Records from a data source
↓

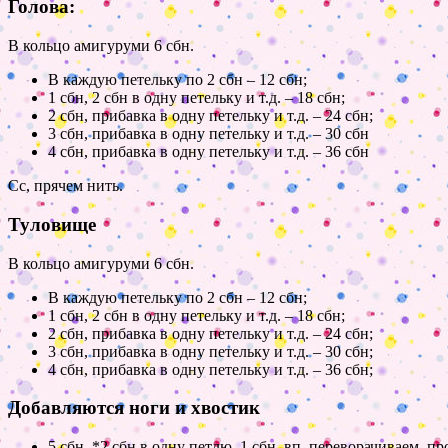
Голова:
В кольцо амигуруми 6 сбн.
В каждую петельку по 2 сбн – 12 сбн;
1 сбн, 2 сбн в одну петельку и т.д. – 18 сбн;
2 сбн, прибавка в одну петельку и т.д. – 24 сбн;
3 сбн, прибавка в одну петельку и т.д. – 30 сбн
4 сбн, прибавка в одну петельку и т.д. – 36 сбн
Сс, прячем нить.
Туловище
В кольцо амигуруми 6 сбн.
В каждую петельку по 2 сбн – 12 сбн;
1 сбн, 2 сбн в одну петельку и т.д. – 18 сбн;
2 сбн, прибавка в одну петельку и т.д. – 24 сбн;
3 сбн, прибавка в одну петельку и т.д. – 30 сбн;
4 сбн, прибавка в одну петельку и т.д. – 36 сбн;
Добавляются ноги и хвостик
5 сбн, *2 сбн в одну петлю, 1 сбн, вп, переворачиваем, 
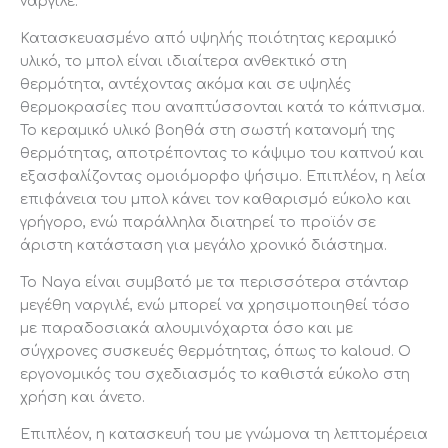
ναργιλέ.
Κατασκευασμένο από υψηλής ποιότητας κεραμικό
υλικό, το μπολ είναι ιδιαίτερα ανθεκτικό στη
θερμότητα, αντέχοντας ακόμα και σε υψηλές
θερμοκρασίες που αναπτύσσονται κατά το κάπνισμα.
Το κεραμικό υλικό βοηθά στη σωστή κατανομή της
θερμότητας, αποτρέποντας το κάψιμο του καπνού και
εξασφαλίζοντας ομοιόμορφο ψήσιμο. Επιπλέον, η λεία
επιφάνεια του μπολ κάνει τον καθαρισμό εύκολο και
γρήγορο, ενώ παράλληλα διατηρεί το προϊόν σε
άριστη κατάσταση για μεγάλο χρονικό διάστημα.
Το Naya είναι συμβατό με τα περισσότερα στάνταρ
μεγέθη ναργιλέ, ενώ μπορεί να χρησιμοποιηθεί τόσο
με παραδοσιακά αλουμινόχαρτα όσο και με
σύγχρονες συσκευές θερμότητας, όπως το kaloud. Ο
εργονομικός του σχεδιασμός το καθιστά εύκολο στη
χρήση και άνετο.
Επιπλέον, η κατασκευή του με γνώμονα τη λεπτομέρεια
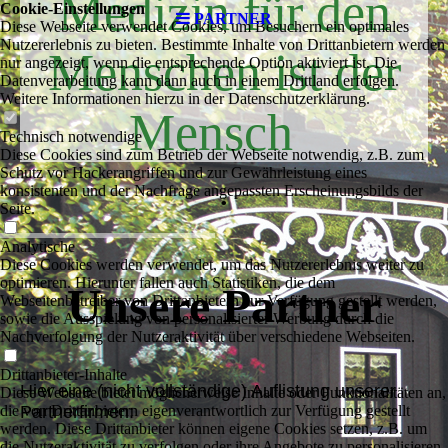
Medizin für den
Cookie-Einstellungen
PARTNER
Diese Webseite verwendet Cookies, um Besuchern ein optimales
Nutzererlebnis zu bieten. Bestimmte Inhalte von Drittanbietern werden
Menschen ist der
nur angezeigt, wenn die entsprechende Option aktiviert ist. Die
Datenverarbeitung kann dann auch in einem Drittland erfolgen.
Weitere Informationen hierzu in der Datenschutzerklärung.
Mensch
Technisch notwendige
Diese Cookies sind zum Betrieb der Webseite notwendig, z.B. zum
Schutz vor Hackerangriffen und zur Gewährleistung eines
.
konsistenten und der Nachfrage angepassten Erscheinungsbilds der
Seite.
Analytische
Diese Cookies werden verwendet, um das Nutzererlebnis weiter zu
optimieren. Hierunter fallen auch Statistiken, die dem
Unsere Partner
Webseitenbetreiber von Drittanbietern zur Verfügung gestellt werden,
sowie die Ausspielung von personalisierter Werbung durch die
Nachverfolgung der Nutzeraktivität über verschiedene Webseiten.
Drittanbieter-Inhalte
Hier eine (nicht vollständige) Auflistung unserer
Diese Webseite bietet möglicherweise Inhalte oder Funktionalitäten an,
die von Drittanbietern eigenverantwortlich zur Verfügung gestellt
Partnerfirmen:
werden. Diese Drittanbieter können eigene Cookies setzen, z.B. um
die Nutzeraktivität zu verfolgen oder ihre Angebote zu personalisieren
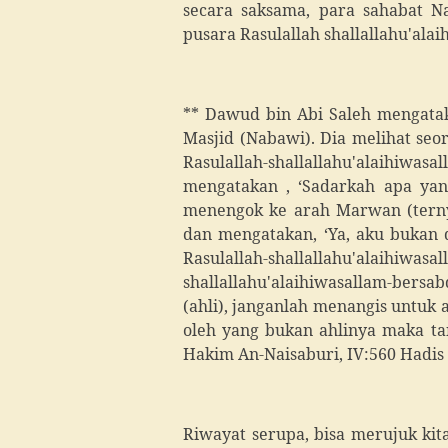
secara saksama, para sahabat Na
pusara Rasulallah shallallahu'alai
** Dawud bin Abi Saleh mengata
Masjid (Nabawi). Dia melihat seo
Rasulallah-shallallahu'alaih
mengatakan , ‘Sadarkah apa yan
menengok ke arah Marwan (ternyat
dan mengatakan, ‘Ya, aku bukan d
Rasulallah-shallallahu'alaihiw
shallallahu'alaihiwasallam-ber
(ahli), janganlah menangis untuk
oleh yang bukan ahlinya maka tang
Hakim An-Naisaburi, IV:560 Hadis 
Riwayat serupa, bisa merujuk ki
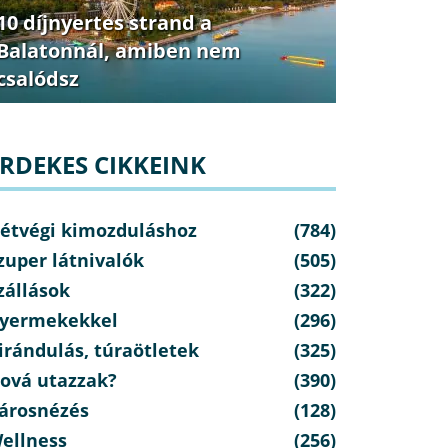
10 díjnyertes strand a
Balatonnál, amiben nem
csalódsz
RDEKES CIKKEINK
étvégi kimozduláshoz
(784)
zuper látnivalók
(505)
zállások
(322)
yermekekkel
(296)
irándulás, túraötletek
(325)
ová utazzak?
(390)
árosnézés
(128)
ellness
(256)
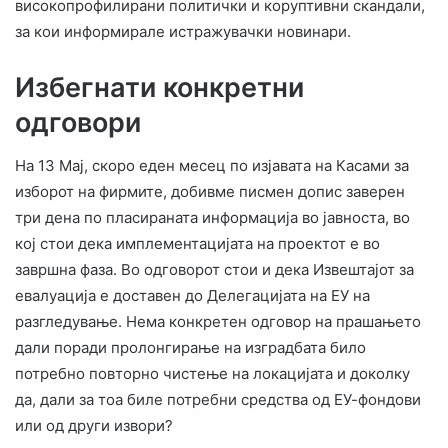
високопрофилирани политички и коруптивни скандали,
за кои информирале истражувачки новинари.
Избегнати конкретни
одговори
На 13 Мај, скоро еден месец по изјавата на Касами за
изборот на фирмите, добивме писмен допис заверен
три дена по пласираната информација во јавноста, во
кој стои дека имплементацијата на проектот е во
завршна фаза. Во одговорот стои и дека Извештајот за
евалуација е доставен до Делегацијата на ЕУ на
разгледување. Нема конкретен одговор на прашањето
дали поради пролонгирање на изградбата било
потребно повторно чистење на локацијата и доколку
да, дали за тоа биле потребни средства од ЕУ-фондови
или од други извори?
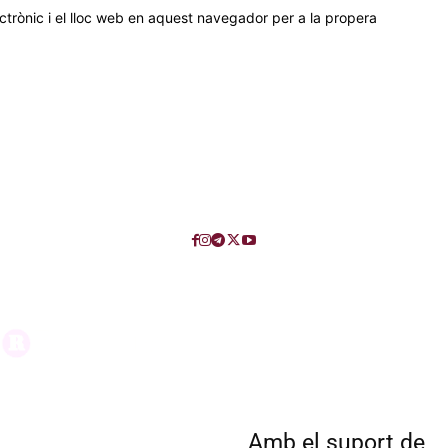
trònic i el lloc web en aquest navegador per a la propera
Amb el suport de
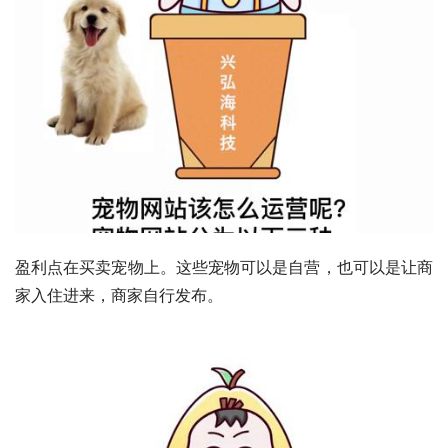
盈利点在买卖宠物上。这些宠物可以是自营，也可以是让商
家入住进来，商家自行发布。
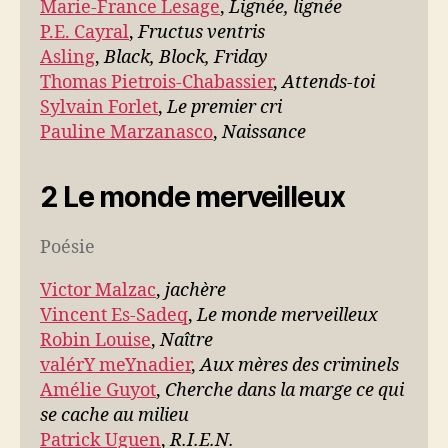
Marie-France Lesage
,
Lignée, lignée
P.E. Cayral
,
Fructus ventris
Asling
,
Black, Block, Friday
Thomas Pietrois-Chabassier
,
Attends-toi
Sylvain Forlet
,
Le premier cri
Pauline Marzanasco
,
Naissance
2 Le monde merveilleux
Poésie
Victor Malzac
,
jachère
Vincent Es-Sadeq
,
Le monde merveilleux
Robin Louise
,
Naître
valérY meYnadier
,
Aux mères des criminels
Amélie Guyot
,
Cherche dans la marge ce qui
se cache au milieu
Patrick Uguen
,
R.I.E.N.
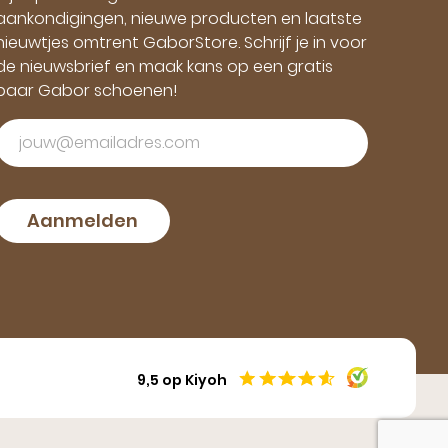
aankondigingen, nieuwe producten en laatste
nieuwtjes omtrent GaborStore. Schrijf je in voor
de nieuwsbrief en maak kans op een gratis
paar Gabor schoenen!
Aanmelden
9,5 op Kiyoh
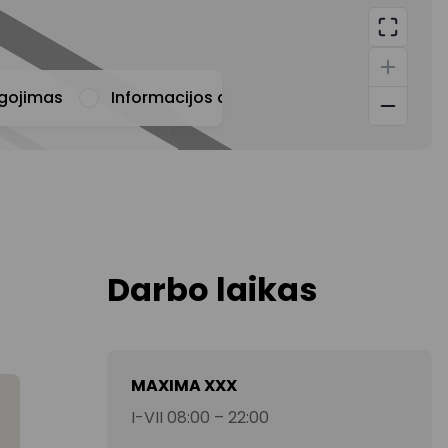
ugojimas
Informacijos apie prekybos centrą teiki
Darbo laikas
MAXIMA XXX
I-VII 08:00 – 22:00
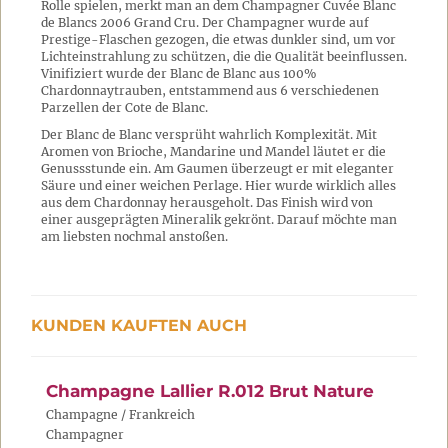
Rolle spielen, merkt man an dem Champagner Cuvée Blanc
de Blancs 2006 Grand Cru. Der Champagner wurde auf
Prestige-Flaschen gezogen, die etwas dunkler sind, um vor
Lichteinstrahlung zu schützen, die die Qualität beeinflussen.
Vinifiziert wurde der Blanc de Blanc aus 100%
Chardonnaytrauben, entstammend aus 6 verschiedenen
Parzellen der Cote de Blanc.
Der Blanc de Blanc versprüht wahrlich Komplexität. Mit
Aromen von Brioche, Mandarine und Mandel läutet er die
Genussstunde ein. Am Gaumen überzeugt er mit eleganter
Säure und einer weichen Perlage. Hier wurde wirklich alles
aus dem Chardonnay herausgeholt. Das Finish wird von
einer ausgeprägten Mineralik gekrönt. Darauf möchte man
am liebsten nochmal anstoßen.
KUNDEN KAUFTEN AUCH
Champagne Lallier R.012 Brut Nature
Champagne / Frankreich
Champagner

↑

Task prompt => Copy the lines verbatim, beginning with the line containing "secara saksama, para sahabat Na" and ending with the line containing "shallallahu'alaihiwasallam-ber", both included.

Response =>
secara saksama, para sahabat Na
pusara Rasulallah shallallahu'alai
** Dawud bin Abi Saleh mengata
Masjid (Nabawi). Dia melihat seo
Rasulallah-shallallahu'alaih
mengatakan , ‘Sadarkah apa yan
menengok ke arah Marwan (ternyat
dan mengatakan, ‘Ya, aku bukan d
Rasulallah-shallallahu'alaihiw
shallallahu'alaihiwasallam-ber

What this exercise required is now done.